Employ Marketing Skills To Distort Manufacturing Stats

Has the Gov’t chosen to hide the fact manufacturing jobs are STILL NOT returning to the area.

A flash Labor Day Weekend headline by the LA Times is sure to cause encouragement for the unemployed, the recent college graduate, or the underemployed. HOWEVER, careful readers should question the validity of the interpretation of data:

“Los Angeles is largest manufacturing center in U.S., government says.” While the article details the geographic dynamics in the opening statement: “The largest manufacturing workforce in the country is based in the Los Angeles, Long Beach and Santa Ana metropolitan area, according to government figures,” it never gives any comparative details indicating that there has been even the slightest growth of available jobs in the manufacturing sector.

The article is a spin on a VERY disconcerting statistic about manufacturing in Southern California. Compare these numbers for July, based upon the data from The US Bureau of Labor Statistics (BLS), in the exact same geographical area over a 24 year period:

  • July 1990 1,047,000 manufacturing jobs
  • July 1995 818,100 manufacturing jobs
  • July 2000 834,200 manufacturing jobs
  • July 2005 656,800 manufacturing jobs
  • July 2010 526,500 manufacturing jobs
  • July 2011 523,800 manufacturing jobs
  • July 2012 528,200 manufacturing jobs
  • July 2013 525,300 manufacturing jobs
  • July 2014 510,900 manufacturing jobs

So was this an effort by the LA Times, the author, or the US Government to market the decline in manufacturing jobs into some positive bluff? Yes.

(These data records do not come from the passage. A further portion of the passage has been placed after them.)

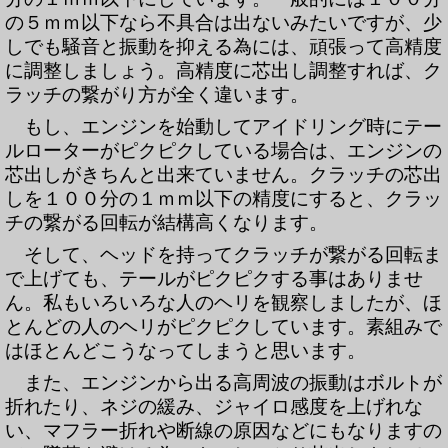
の５ｍｍ以下なら不具合は出ないみたいですが、少
しでも騒音と振動を抑える為には、頑張って高精度
に調整しましょう。高精度に芯出し調整すれば、ク
ラッチの繋がり方が全く違います。
もし、エンジンを始動してアイドリング時にテー
ルローターがピクピクしている場合は、エンジンの
芯出しがきちんと出来ていません。クラッチの芯出
しを１００分の１ｍｍ以下の精度にすると、クラッ
チの繋がる回転が結構高くなります。
そして、ヘッドを持ってクラッチが繋がる回転ま
で上げても、テールがピクピクする事はありませ
ん。私もいろいろな人のヘリを観察しましたが、ほ
とんどの人のヘリがピクピクしています。素組みで
はほとんどこうなってしまうと思います。
また、エンジンから出る高周波の振動はボルトが
折れたり、ネジの緩み、ジャイロ感度を上げれな
い、マフラー折れや断線の原因などにもなりますの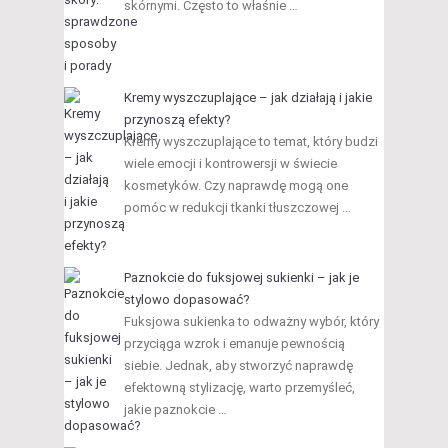
skórnymi. Często to właśnie …
Kremy wyszczuplające – jak działają i jakie
przynoszą efekty?
Kremy wyszczuplające to temat, który budzi
wiele emocji i kontrowersji w świecie
kosmetyków. Czy naprawdę mogą one
pomóc w redukcji tkanki tłuszczowej …
Paznokcie do fuksjowej sukienki – jak je
stylowo dopasować?
Fuksjowa sukienka to odważny wybór, który
przyciąga wzrok i emanuje pewnością
siebie. Jednak, aby stworzyć naprawdę
efektowną stylizację, warto przemyśleć,
jakie paznokcie …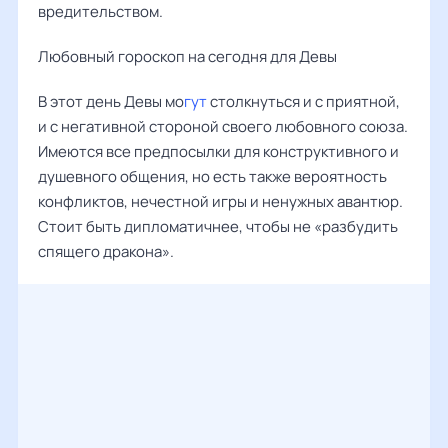
вредительством.
Любовный гороскоп на сегодня для Девы
В этот день Девы мо
гут
столкнуться и с приятной,
и с негативной стороной своего любовного союза.
Имеются все предпосылки для конструктивного и
душевного общения, но есть также вероятность
конфликтов, нечестной игры и ненужных авантюр.
Стоит быть дипломатичнее, чтобы не «разбудить
спящего дракона».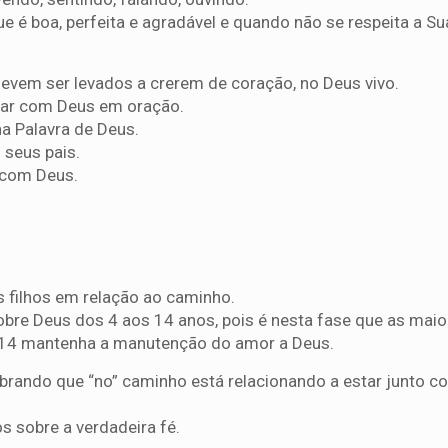
ue é boa, perfeita e agradável e quando não se respeita a Su
evem ser levados a crerem de coração, no Deus vivo.
alar com Deus em oração.
na Palavra de Deus.
 seus pais.
 com Deus.
us filhos em relação ao caminho.
sobre Deus dos 4 aos 14 anos, pois é nesta fase que as mai
os 14 mantenha a manutenção do amor a Deus.
brando que “no” caminho está relacionando a estar junto 
s sobre a verdadeira fé.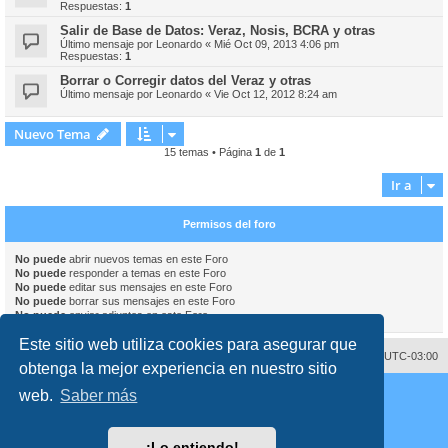
Respuestas:
1
Salir de Base de Datos: Veraz, Nosis, BCRA y otras
Último mensaje por
Leonardo
«
Mié Oct 09, 2013 4:06 pm
Respuestas:
1
Borrar o Corregir datos del Veraz y otras
Último mensaje por
Leonardo
«
Vie Oct 12, 2012 8:24 am
Nuevo Tema
15 temas • Página
1
de
1
Ir a
Permisos del foro
No puede
abrir nuevos temas en este Foro
No puede
responder a temas en este Foro
No puede
editar sus mensajes en este Foro
No puede
borrar sus mensajes en este Foro
No puede
enviar adjuntos en este Foro
Este sitio web utiliza cookies para asegurar que
Contáctenos
Borrar cookies
Todos los horarios son
UTC-03:00
obtenga la mejor experiencia en nuestro sitio
Desarrollado por
phpBB
® Forum Software © phpBB Limited
web.
Saber más
Traducción al español por
phpBB España
Director:
Dr. Sztarkman
- Diseñado por ©
Abogados Argentinos
2023
Privacidad
|
Condiciones
¡Lo entiendo!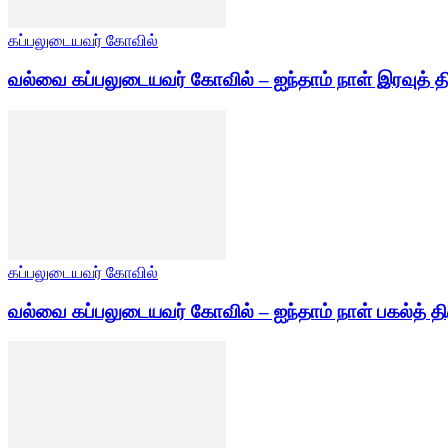
கப்பலுடையவர் கோவில்
வல்வை கப்பலுடையவர் கோவில் – ஐந்தாம் நாள் இரவுத் த
கப்பலுடையவர் கோவில்
வல்வை கப்பலுடையவர் கோவில் – ஐந்தாம் நாள் பகல்த் தி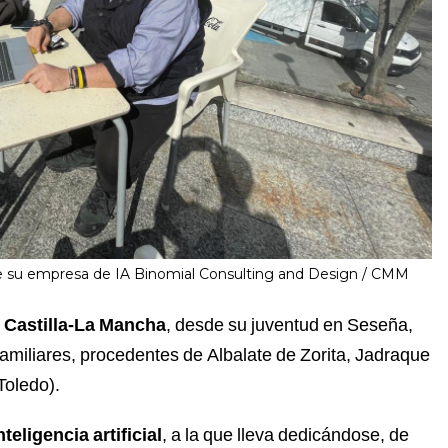
ne su empresa de IA Binomial Consulting and Design
CMM
n Castilla-La Mancha
, desde su juventud en Seseña,
familiares, procedentes de Albalate de Zorita, Jadraque
Toledo).
nteligencia artificial
, a la que lleva dedicándose, de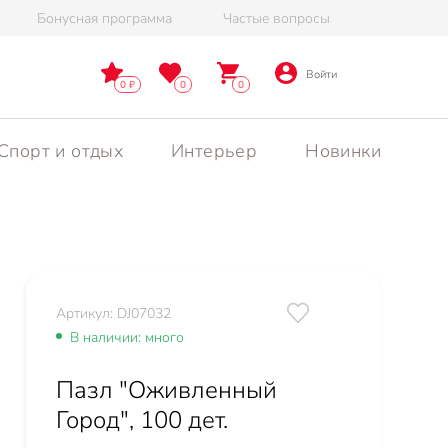
Бонусная программа
Частые вопросы
Войти
0
0
0
Спорт и отдых
Интерьер
Новинки
Артикул: DJ07032
В наличии: много
Пазл "Оживленный
Город", 100 дет.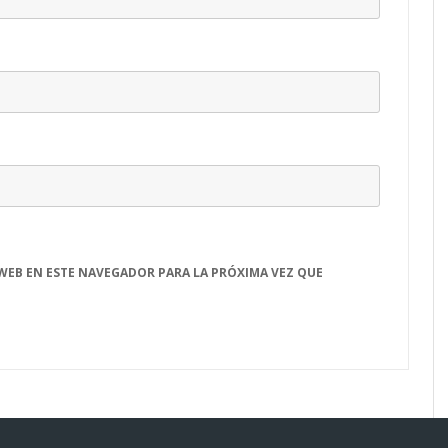
WEB EN ESTE NAVEGADOR PARA LA PRÓXIMA VEZ QUE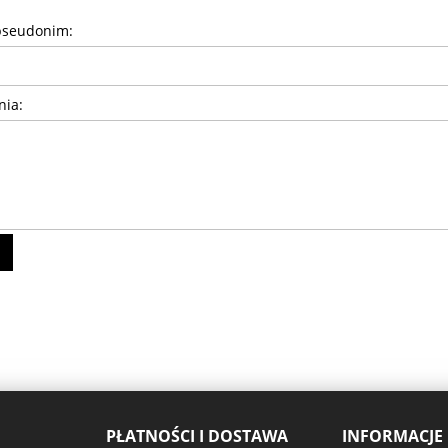
pseudonim:
nia:
PŁATNOŚCI I DOSTAWA
INFORMACJE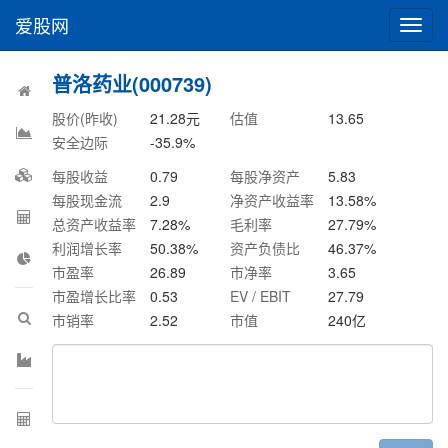
爱股网
切
换
导
普洛药业(000739)
航
股价(昨收)
21.28
元
估值
13.65
安全边际
-35.9
%
每股收益
0.79
每股净资产
5.83
每股现金流
2.9
净资产收益率
13.58
%
总资产收益率
7.28
%
毛利率
27.79
%
利润增长率
50.38
%
资产负债比
46.37
%
市盈率
26.89
市净率
3.65
市盈增长比率
0.53
EV / EBIT
27.79
市销率
2.52
市值
240
亿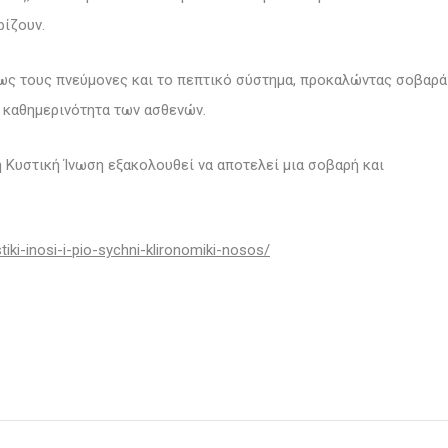
ρίζουν.
ίως τους πνεύμονες και το πεπτικό σύστημα, προκαλώντας σοβαρά
 καθημερινότητα των ασθενών.
 Κυστική Ίνωση εξακολουθεί να αποτελεί μια σοβαρή και
stiki-inosi-i-pio-sychni-klironomiki-nosos/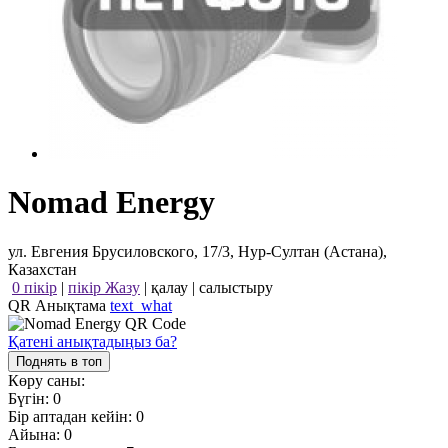
Nomad Energy
ул. Евгения Брусиловского, 17/3, Нур-Султан (Астана),
Казахстан
0 пікір
|
пікір Жазу
|
қалау
|
салыстыру
QR Анықтама
text_what
Қатені анықтадыңыз ба?
Поднять в топ
Көру саны:
Бүгін:
0
Бір аптадан кейін:
0
Айына:
0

Assuming it is a PR piece from the Government; they have chosen to operate like the Great and Powerful Wizard, while strains from “Optimistic Voices”…..…..We’re Out of The Woods…. hypnotically plays in the background, all while hiding the fact manufacturing jobs are STILL NOT returning to the area.

The long term incumbent Congressman, of the 30th district, has failed the families and the hard working men and women of the district for eighteen years . There is a very noticeable decline in the job market and manufacturing of products in the district, during those eighteen years. The evidence is not limited to the number of empty buildings and warehouses, but also demonstrated in the figures available through the US BLS.

A tangible approach to increase manufacturing in the 30th Congressional district would be to bring tax credits to a large segment of industry, and not to one developer or company.

Clearly, a businessman as a Congressman is far more productive, for the average taxpayer and resident.